Page-level text extractions:
BEGIN

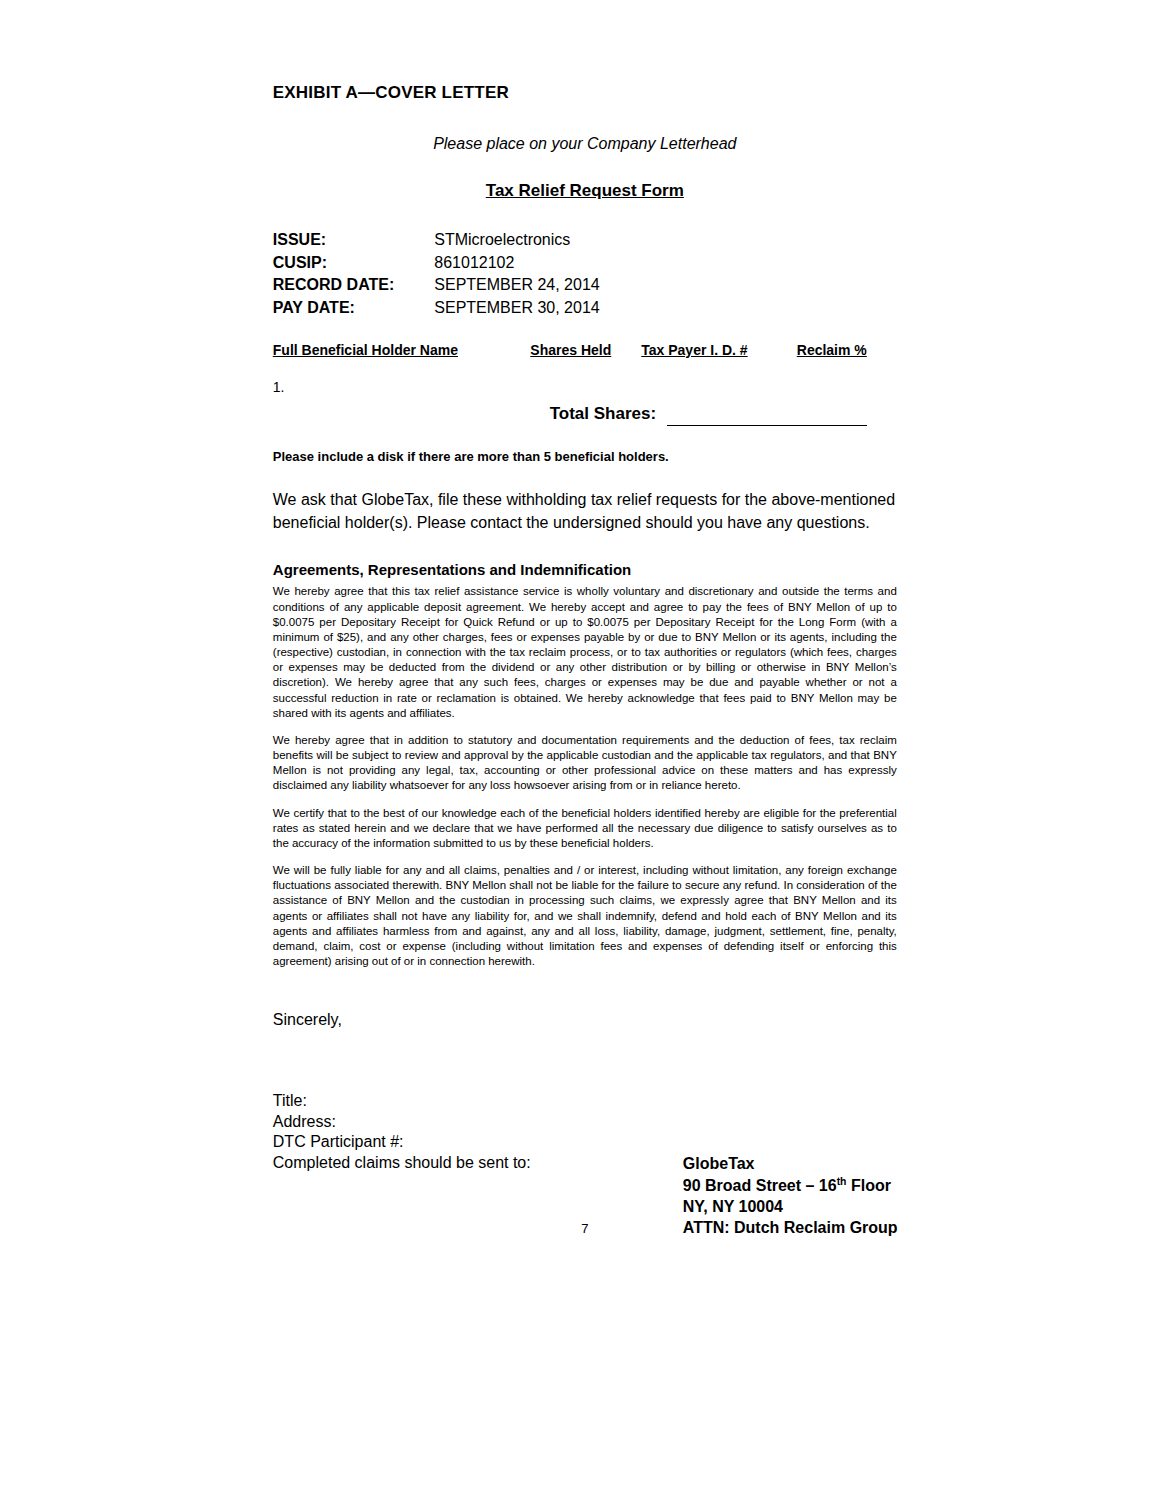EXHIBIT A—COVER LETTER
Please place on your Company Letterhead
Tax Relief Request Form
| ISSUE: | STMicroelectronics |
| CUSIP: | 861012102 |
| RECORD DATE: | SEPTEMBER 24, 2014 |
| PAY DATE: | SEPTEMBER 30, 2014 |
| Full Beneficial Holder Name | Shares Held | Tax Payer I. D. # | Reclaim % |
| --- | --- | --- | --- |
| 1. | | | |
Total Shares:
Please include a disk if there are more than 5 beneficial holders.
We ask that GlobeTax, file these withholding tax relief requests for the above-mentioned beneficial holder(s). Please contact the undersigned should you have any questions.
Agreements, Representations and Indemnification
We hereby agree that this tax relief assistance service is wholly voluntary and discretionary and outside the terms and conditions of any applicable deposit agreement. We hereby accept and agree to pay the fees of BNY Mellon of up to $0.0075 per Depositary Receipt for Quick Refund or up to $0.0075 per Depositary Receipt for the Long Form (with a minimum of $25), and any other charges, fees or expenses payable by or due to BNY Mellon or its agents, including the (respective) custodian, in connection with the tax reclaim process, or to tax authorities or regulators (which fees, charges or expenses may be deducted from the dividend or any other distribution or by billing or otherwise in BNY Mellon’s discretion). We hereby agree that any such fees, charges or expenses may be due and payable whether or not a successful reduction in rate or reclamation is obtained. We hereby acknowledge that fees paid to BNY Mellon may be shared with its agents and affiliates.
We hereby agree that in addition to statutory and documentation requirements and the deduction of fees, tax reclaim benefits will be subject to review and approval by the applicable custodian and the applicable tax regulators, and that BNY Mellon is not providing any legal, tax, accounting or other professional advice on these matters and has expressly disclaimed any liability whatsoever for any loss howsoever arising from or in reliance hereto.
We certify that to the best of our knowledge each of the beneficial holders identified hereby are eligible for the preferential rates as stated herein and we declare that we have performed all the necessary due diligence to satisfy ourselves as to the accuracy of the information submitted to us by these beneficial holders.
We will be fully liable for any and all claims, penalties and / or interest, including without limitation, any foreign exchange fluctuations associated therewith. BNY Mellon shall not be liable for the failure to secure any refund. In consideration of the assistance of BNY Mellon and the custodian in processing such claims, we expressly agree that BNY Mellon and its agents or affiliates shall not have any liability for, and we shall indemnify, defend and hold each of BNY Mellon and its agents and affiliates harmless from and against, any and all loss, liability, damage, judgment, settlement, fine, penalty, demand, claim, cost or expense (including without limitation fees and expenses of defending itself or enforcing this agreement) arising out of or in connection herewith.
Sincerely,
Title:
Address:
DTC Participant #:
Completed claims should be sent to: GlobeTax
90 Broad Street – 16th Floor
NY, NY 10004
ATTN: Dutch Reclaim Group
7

END

• Exercise instructions
Reproduce each line from the data that has "GlobeTax" in it.

• Solution to this task
We ask that GlobeTax, file these withholding tax relief requests for the above-mentioned beneficial holder(s). Please contact the undersigned should you have any questions.
Completed claims should be sent to: GlobeTax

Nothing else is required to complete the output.